Sequence of the N–terminal domain in WT hERG1 channels is shown in panel A. Mutant constructs were designed to examine the effect of removing the unstructured tail (Δ2–9) or the entire N–terminal domain (Δ2–25), or the effect of disrupting the N–terminal α–helix (GGS) by replacing residues L15 and T17–E23 with P_GGSGGSG as shown in red. (B) Typical rates of deactivation observed in tail currents recorded at −120 mV following a step to +40 mV. To aid comparison current traces were normalized to peak tail current. Constructs Δ2–9 (blue), Δ2–25 (green) and GGS (red) all produced channels with faster deactivation rates than WT hERG (black). (C and D) Mean ± SEM for deactivation rates recorded over a range of voltages from −50 mV to −160 mV. Current decay associated with channel deactivation was best fitted to two exponentials, generating τfast (C) and τslow (D) for WT (open circles, n = 11), Δ2–9 (blue squares, n = 14), Δ2–25 (green triangles, n = 5) and GGS (red inverted triangles, n = 10) channels. All mutant channels enhanced the rates of both the fast and slow components of deactivation over the entire voltage range.

https://doi.org/10.1371/journal.pone.0016191.g003

There were small, but statistically significant, differences in the rates of deactivation between Δ2–25, Δ2–9 and GGSmut channels; e.g., at −120 mV the time constant for the fast component of deactivation was 11.4±0.3 ms (n = 14, for Δ2–9), 8.7±0.3 ms (n = 5, for Δ2–25) and 7.5±0.2 ms (n = 10, for GGS mut) compared to 33.7±1.0 ms (n = 11, for WT hERG channels).
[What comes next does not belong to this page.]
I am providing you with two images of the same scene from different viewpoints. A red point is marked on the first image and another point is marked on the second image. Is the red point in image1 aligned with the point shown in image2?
When comparing the rates of deactivation for WT and mutant channels at a single voltage, it is important to consider that changes to steady–state activation can affect the electrochemical potential for deactivation. Steady–state activation properties were determined by fitting, with a single Boltzmann expression (Equation 1), the I–V relationship of peak tail currents at −70 mV plotted against the preceding voltage step (Fig. 4). The resulting half–maximal voltage for activation (V0.5) of Δ2–9 channels (−5.6±0.9 mV, n = 14) was shifted in the depolarizing direction compared to WT hERG (−23.2±0.8 mV, n = 11, ANOVA p<0.05), without any change in slope. A small but statistically significant shift in activation V0.5 was also observed for GGSmut (−18.5±0.6 mV, n = 10) channels, while Δ2–25 channels were similar to WT hERG (Fig. 4A). The chemical (ΔG0) and electrostatic (–zgEF) potential that drives activation was calculated by fitting the activation data with a Boltzmann function in the form of Equation 2 (data summarized in Table S1). Since changes in ΔG0 parallel changes in activation V0.5, Δ2–9 channels had a significantly smaller chemical potential for activation (–1.9±0.3 kJ mol–1) than WT hERG (−6.8±0.2 kJ mol−1, ANOVA p<0.05). To compensate for changes in electrochemical driving force, the rates of deactivation calculated at voltages between −50 mV to −160 mV were plotted against the electrochemical potential for deactivation (Fig. 4B). After correction, Δ2–9, Δ2–25 and GGSmut channels all had enhanced rates of deactivation compared with WT hERG (ANOVA p<0.05). Thus, alterations to the electrochemical driving force for deactivation could not explain the enhanced deactivation rates seen with these mutant channels.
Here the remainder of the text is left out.